Adanya event-event berbendel sponsor pun mempengaruhi keadaan social, dengan adanya kegiatan pengajuan proposal pada badan usaha kapitalistik sehingga adanya perjanjian dalam proses berlangsungnya event tersebut. Sering kita temui event-event lembaga mahasiswa yang ada di wilayah kampus, dapat kita lihat banyaknya prodak-prodak kapitalistik berjejeran ketika acara event dilaksanakan, dengan lapak yang diberikan oleh pihak lembaga mahasiswa maka jumlah produksi kian memesat.

Jika jumlah produksi menaik maka jumlah pekrja (buruh) pun kian menaik, kebanyakan buruh di Indonesia adalah kaum wanita. Apabila jumlah buruh wanita meningkat maka pertanyaan bagaimana seorang Ibu mampu mengurus anaknya dengan waktu yang terbatas ? al hasil anak terbengkalai dan ini mempengaruhi tatana social masyarakat Indonesia. Seharusnya mahasiswa menjadi garda terdepan untuk membela masyarakat, bukan hanya asyik dengan eksistensinya bahkan malah menjauh pada masyarakat yang membutuhkan bantuan secara hokum.

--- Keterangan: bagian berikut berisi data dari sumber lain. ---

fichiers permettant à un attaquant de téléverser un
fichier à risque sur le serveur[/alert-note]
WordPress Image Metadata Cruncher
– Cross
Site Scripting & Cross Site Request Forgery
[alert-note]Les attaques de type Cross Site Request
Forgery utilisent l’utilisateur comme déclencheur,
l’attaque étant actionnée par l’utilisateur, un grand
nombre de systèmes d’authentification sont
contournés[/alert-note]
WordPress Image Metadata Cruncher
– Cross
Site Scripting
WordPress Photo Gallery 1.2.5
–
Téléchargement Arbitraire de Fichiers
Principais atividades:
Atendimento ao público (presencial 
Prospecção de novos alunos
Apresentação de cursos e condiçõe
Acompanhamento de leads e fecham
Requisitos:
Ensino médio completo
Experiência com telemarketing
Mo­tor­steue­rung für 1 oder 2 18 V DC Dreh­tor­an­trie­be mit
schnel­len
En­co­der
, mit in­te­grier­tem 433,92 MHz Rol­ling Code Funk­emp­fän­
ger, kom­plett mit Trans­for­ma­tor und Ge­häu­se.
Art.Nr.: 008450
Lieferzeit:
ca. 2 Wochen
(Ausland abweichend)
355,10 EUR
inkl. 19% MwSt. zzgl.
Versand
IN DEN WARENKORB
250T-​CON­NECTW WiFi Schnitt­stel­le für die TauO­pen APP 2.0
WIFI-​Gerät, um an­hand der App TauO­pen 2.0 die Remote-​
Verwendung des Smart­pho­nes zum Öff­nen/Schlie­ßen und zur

Potret mahasiswa masa kini adalah sebagai Agen Of Event, mengatur keberlangsungan event serta menengteng keberlangsungan penindasan secara komunal. Sejatinya lembaga mahasiswa membuat kegiatan bermanfaat yang dapat memancing kepekaan mahasiswa bukan sekedar libido belaka. Jangan sampai mahasiswa masa kini dipintarkan namun dihilangkan identitasnya.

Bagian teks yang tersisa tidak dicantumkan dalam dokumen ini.